* Consigna 1
Reproduzca textualmente las filas de los datos, comenzando por la primera fila y terminando en la línea que contiene "una variedad de", ambas incluidas.

* Texto de estudio
Foto: Angélica Mancilla
Por Angélica Mancilla
En días pasados, leí en algún lugar que cuando una mujer conoce el feminismo no hay vuelta atrás, su vida cambia. No podría estar más de acuerdo con ello. Sin embargo, tampoco puedo negar que en este camino de deconstrucción seguimos reproduciendo actitudes que nos siguen dañando, incluso como feministas.
El feminismo cambió mi vida en sentido positivo, incluso con lo que implica asumirse feminista en un contexto como el nuestro. Afortunadamente, cada vez somos más las mujeres que nos sumamos a este movimiento, a esta ideología, y de a poco vamos tejiendo redes y alianzas, pero, ¿vamos tejiendo redes y alianzas?
Sin detenerme en el gran reto que enfrentamos como mujeres en un sistema patriarcal, capitalista, neoliberal y heteronormado, que nos violenta y vulnera todos los días, no podemos negar que estamos ante otro desafío que nos sigue anclando a las viejas prácticas —ni tan viejas porque nunca se han ido—, que es dejar de agredirnos entre nosotras mismas. Y es que cómo denunciar y señalar estas actitudes de tal manera que no se nos regrese como un boomerang y nos golpee. Es decir, luchamos por nuestros derechos, sí; luchamos contra las injusticias, sí; pero, ¿qué pasa con las injusticias que nosotras cometemos?, ¿qué pasa cuando nosotras somos las que pisoteamos los derechos de las otras?, ¿acaso nos damos cuenta?, ¿lo hemos reflexionado?

* Datos del ejercicio

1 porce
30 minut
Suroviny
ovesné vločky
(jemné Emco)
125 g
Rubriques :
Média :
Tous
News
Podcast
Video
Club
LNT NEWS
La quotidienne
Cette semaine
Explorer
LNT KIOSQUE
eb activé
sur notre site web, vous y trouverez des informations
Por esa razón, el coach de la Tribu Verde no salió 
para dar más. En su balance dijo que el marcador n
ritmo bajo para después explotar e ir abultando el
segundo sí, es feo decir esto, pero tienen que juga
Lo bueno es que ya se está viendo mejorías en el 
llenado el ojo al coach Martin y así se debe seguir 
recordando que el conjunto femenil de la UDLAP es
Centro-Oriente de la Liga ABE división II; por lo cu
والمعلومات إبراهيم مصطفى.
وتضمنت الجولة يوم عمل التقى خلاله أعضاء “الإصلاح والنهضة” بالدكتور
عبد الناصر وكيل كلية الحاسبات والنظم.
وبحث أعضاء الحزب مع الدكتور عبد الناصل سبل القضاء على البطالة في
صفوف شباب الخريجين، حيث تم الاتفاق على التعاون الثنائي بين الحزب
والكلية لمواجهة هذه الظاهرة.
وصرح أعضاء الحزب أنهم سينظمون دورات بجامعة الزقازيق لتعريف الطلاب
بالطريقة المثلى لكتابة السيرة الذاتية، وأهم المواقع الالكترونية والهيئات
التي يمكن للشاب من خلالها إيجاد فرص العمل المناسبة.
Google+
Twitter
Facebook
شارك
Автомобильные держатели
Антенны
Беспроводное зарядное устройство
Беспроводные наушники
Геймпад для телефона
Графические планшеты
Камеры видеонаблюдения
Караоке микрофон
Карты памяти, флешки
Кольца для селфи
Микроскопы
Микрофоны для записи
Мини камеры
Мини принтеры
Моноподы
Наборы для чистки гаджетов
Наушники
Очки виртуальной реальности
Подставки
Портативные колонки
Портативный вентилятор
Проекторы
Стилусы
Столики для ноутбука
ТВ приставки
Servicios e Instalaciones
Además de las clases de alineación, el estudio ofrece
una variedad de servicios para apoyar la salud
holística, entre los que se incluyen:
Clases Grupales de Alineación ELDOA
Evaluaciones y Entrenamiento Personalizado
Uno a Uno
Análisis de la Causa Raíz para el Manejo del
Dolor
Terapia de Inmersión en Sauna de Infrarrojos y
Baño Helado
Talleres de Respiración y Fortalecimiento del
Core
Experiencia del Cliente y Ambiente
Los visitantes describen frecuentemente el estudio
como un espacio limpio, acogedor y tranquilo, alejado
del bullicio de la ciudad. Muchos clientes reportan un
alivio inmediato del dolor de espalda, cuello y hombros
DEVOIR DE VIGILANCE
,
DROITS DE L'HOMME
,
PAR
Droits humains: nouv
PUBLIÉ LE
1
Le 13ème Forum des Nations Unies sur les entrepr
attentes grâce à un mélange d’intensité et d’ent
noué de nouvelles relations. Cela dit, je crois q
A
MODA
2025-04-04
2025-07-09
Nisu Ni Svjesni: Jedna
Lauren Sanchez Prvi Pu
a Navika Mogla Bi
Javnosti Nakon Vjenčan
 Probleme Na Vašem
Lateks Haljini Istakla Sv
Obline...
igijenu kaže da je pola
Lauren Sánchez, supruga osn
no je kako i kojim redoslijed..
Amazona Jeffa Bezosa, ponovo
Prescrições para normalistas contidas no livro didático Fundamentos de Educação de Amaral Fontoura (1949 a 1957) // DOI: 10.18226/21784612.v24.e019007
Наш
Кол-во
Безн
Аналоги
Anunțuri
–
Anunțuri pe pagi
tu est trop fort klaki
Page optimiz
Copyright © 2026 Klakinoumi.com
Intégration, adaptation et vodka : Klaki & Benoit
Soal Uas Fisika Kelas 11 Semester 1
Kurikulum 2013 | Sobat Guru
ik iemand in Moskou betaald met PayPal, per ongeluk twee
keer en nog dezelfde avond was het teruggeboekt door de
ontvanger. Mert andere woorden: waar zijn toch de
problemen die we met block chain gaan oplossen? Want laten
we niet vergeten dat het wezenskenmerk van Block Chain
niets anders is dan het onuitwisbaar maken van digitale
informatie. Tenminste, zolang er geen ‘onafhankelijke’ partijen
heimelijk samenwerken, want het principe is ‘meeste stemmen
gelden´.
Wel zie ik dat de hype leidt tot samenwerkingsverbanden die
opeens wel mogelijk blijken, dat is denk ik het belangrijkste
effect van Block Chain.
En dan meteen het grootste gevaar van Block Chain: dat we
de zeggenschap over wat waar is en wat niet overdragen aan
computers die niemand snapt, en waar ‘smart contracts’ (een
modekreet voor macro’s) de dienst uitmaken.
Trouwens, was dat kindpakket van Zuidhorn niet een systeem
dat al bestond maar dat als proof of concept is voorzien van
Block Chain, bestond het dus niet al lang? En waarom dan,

* Consigna 2
Según el texto de estudio, ¿cuál es el otro desafío que enfrentan las mujeres y que las sigue anclando a las viejas prácticas?

* Espacio de respuesta 1
1 porce
30 minut
Suroviny
ovesné vločky
(jemné Emco)
125 g
Rubriques :
Média :
Tous
News
Podcast
Video
Club
LNT NEWS
La quotidienne
Cette semaine
Explorer
LNT KIOSQUE
eb activé
sur notre site web, vous y trouverez des informations
Por esa razón, el coach de la Tribu Verde no salió 
para dar más. En su balance dijo que el marcador n
ritmo bajo para después explotar e ir abultando el
segundo sí, es feo decir esto, pero tienen que juga
Lo bueno es que ya se está viendo mejorías en el 
llenado el ojo al coach Martin y así se debe seguir 
recordando que el conjunto femenil de la UDLAP es
Centro-Oriente de la Liga ABE división II; por lo cu
والمعلومات إبراهيم مصطفى.
وتضمنت الجولة يوم عمل التقى خلاله أعضاء “الإصلاح والنهضة” بالدكتور
عبد الناصر وكيل كلية الحاسبات والنظم.
وبحث أعضاء الحزب مع الدكتور عبد الناصل سبل القضاء على البطالة في
صفوف شباب الخريجين، حيث تم الاتفاق على التعاون الثنائي بين الحزب
والكلية لمواجهة هذه الظاهرة.
وصرح أعضاء الحزب أنهم سينظمون دورات بجامعة الزقازيق لتعريف الطلاب
بالطريقة المثلى لكتابة السيرة الذاتية، وأهم المواقع الالكترونية والهيئات
التي يمكن للشاب من خلالها إيجاد فرص العمل المناسبة.
Google+
Twitter
Facebook
شارك
Автомобильные держатели
Антенны
Беспроводное зарядное устройство
Беспроводные наушники
Геймпад для телефона
Графические планшеты
Камеры видеонаблюдения
Караоке микрофон
Карты памяти, флешки
Кольца для селфи
Микроскопы
Микрофоны для записи
Мини камеры
Мини принтеры
Моноподы
Наборы для чистки гаджетов
Наушники
Очки виртуальной реальности
Подставки
Портативные колонки
Портативный вентилятор
Проекторы
Стилусы
Столики для ноутбука
ТВ приставки
Servicios e Instalaciones
Además de las clases de alineación, el estudio ofrece
una variedad de servicios para apoyar la salud

* Espacio de respuesta 2
Dejar de agredirse entre ellas mismas.